While tractors may be the first piece of equipment that comes to mind when farm equipment is mentioned, other energy-consuming machines don’t get as much attention. For example, we don’t usually associate slaughtering animals with water consumption, but we should. Slaughtering just one animal can use up to 132 gallons of water.
That matters because the water doesn’t just appear – it has to be pumped in and out of the slaughterhouse. Those pumps run on electricity, which runs on fossil fuels. When the fact that roughly 55 billion animals are slaughtered each year is considered, this is truly astounding.
Although farmers can’t control the demand for meat, there is still a way to reduce reliance on fossil fuels in farming. Specifically, farmers who increase the amount of land that is no-till – for example, not cultivating dirt before planting seeds – reduce soil erosion as well as decrease overall diesel consumption.
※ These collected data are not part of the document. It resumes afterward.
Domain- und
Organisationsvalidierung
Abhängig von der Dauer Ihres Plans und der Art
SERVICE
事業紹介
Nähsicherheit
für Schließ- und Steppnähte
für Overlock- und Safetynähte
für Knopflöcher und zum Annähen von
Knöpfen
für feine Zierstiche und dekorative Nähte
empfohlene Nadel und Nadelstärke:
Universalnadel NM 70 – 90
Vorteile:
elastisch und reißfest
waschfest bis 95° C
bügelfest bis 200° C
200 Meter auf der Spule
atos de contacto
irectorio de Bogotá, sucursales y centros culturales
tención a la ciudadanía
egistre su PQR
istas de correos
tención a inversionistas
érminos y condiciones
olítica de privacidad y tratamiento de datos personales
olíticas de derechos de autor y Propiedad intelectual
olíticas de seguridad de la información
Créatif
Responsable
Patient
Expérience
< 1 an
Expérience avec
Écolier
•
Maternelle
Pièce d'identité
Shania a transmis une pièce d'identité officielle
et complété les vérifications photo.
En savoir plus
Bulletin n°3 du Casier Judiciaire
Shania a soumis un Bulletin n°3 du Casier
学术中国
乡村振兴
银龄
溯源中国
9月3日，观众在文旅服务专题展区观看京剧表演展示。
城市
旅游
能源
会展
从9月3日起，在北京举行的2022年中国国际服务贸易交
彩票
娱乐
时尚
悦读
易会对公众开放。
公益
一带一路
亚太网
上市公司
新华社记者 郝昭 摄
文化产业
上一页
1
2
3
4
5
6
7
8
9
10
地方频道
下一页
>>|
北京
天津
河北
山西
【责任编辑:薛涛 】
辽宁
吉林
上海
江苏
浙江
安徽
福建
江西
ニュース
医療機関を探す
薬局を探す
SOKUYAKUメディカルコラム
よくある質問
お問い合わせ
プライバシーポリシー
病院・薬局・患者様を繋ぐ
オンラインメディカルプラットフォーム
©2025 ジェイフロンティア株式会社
In fact, if farmers collectively doubled the acreage that is no-till, it could save up to 217 million gallons of diesel fuel each year.
Energy Consumption in Processing, Packaging, and Transporting Food
Producing food, whether it be through growing crops or raising cattle for slaughter, is only part of the equation. How the food makes it to your plate also factors into agriculture’s dependence on fossil fuel.
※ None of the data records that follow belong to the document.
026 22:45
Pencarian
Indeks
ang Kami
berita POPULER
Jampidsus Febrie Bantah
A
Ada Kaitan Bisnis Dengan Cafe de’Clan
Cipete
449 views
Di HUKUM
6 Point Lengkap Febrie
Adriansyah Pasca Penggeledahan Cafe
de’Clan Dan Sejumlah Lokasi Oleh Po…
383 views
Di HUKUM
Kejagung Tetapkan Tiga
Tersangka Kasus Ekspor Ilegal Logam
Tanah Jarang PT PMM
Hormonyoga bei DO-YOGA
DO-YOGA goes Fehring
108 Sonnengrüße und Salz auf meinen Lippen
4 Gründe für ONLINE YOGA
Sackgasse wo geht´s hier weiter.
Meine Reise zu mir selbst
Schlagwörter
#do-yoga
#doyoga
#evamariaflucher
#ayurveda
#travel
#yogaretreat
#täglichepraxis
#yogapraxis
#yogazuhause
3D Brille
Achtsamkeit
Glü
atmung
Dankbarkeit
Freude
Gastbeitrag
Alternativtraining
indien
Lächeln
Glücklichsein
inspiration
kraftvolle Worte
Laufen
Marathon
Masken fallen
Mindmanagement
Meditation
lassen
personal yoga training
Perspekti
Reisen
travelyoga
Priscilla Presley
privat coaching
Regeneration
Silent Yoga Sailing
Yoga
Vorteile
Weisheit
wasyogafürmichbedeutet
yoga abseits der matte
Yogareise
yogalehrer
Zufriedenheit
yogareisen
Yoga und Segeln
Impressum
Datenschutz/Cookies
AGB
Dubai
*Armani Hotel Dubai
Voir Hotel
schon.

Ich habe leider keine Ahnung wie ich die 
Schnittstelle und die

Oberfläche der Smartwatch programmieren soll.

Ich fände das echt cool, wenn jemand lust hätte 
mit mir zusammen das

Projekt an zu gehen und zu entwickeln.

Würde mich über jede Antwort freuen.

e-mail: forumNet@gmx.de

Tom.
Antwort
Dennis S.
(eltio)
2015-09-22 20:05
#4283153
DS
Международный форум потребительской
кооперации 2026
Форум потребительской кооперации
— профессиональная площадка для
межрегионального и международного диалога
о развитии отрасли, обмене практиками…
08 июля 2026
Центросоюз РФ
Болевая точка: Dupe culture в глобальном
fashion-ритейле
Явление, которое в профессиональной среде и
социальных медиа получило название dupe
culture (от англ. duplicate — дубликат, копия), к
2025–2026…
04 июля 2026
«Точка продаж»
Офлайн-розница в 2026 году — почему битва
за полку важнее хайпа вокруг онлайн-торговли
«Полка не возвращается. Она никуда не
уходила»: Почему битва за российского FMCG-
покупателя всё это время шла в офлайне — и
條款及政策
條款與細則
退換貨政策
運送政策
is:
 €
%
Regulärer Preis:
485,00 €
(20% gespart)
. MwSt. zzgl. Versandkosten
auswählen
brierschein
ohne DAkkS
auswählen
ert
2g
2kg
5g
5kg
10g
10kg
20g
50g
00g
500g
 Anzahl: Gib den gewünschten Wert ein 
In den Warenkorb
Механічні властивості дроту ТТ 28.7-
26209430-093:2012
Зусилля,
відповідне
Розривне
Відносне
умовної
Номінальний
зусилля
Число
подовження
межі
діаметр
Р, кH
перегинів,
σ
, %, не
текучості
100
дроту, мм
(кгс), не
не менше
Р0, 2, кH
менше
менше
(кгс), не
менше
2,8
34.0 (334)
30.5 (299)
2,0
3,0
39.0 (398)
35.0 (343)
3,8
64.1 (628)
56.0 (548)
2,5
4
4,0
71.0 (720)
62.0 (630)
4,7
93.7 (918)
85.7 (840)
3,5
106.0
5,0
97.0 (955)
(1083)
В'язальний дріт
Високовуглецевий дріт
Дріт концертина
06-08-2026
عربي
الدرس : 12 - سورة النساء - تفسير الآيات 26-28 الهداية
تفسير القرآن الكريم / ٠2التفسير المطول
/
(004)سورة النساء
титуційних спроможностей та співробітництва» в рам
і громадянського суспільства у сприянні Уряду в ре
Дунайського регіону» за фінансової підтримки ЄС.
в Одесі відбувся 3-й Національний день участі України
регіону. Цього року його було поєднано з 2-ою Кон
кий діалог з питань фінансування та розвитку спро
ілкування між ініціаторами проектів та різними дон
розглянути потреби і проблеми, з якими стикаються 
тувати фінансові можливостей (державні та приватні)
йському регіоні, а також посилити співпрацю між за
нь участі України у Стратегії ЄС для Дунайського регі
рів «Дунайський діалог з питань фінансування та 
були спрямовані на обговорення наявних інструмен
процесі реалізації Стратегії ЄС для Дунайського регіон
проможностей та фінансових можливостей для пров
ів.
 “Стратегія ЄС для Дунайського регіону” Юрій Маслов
Although the amount of fuel it takes to transport food is enormous, even if we only ate local produce and dairy we would still have an area of waste: packaging.
Just like it takes a large amount of fossil fuels to operate the machinery that pumps water into slaughterhouses for sanitation, it takes a lot of fossil fuel to run the machines that make packaging required to transport food, whether it’s across the country or just down the street.
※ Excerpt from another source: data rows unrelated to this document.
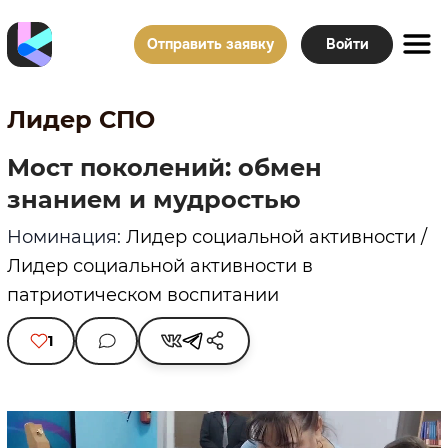
Отправить заявку
Войти
Лидер СПО
Мост поколений: обмен
знанием и мудростью
Номинация:
Лидер социальной активности /
Лидер социальной активности в
патриотическом воспитании
1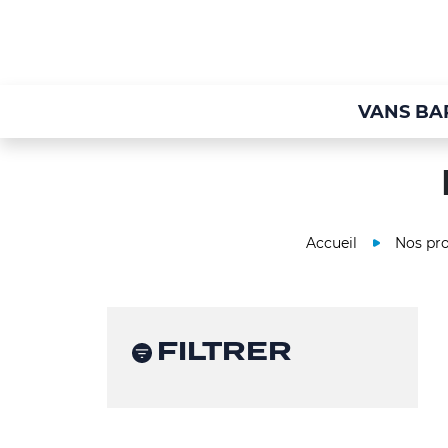
VANS BA
Accueil
Nos pro
FILTRER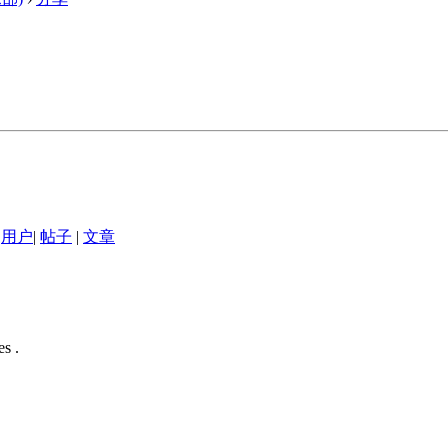
用户
|
帖子
|
文章
s .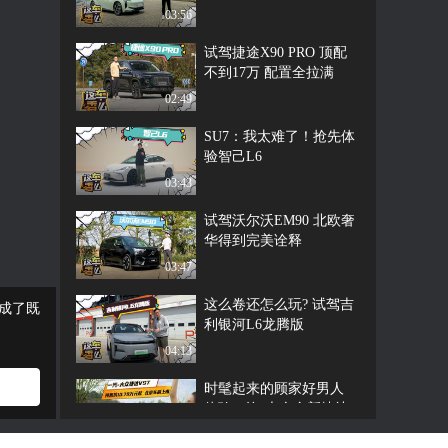
03:56
试驾捷途X90 PRO 顶配
不到17万 配置全拉满
02:49
SU7：我太难了！抢先体
验智己L6
03:43
试驾沃尔沃EM90 北欧奢
华得到完美诠释
03:47
这么卷还怎么玩? 试驾吉
成了既
利银河L6龙腾版
04:13
时髦起来的顾家好男人
体验一汽-大众全新捷达
VS7
03:24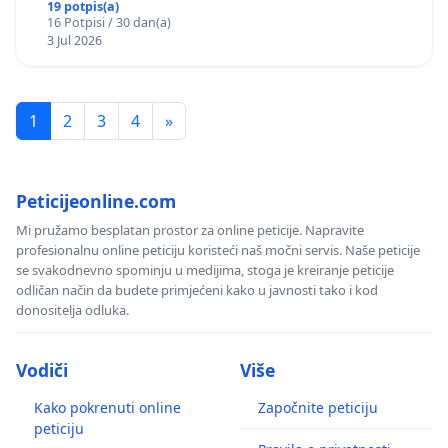
Bugojno
19 potpis(a)
16 Potpisi / 30 dan(a)
3 Jul 2026
1
2
3
4
»
Peticijeonline.com
Mi pružamo besplatan prostor za online peticije. Napravite
profesionalnu online peticiju koristeći naš močni servis. Naše peticije
se svakodnevno spominju u medijima, stoga je kreiranje peticije
odličan način da budete primjećeni kako u javnosti tako i kod
donositelja odluka.
Vodiči
Više
Kako pokrenuti online
Započnite peticiju
peticiju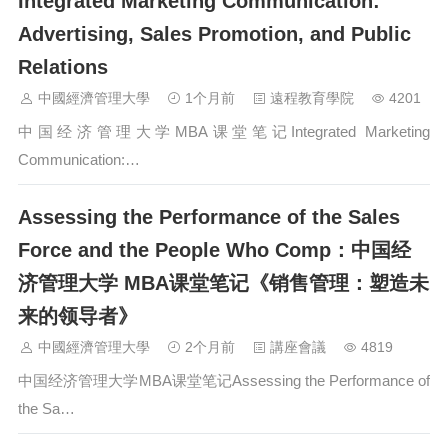
Integrated Marketing Communication:
Advertising, Sales Promotion, and Public
Relations
中國經濟管理大學
1个月前
遠程教育學院
4201
中国经济管理大学MBA课堂笔记Integrated Marketing
Communication:…
Assessing the Performance of the Sales
Force and the People Who Comp：中国经
济管理大学 MBA课堂笔记《销售管理：塑造未
来的领导者》
中國經濟管理大學
2个月前
講座會議
4819
中国经济管理大学MBA课堂笔记Assessing the Performance of
the Sa…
Farmers can reduce carbon footprint by simply using reconditioned bags for transporting goods. Everything we purchase at the supermarkets is shipped in – whether it come from across the county or cross-country – and typically, farmers will use these plastic bags to ship products like watermelons and corn in bulk or to get shipments of seed. Previously, farmers would just burn these bags or place them in the trash. However, reusing the packaging is environmentally efficient, and it has the added benefit of helping to reduce the amount of waste that ends up in landfills each year.
Energy Consumption in Fertilizer Production
Nitrogen is necessary for photosynthesis to occur, so in order for crops to grow, the soil must have nitrogen. More nitrogen in the ground results in a better harvest. The easiest way to increase the amount of nitrogen is to apply fertilizer. However, if we have massive amounts of food production, we will need equal amounts of fertilizer.
Enter synthetic fertilizer.
Synthetic fertilizer is making soil nutrient-rich enough to yield more crops on the same amount of land. More than a hundred million tons is used worldwide every year. That much fertilizer has a cost.
Synthetic fertilizers use nonrenewable sources – mainly, fossil fuels. Without fossil fuels, synthetic fertilizer is unproducible. As mentioned earlier, burning fossil fuels is contributing to the rise of the Earth’s temperature. In fact, producing and distributing fertilizer accounts for 1 1/2-2 percent of total global warming emissions. The bottom line is that we have an incredibly high demand for synthetic fertilizer, which is causing significant damage to our environment.
There are other options.
Ron Rosmann, a farmer in western Iowa, has been successfully yielding large crops without the use of synthetic fertilizer. Rosmann mainly increases the amount of nitrogen in the soil by planting nitrogen-fixing plants after harvesting his crops. For example, he plants alfalfa and soybeans in the fall because there is nitrogen-fixing bacteria found in the roots of these plants. When the plants die in the spring, the nitrogen is released into the soil, free to be used by the next crop planted. Simply put, he is adding fertilizer to the soil without burning fossil fuels.
Cleary, agriculture consumes more energy than most people previously realized. With governments placing more restrictions on carbon emissions, it’s important for farmers to do their part in reducing their carbon emissions. By doing so, they can also reduce their dependence on fossil fuels and save more money. If we are willing to rethink the way we produce and consume food, reducing greenhouse gas emissions will come naturally.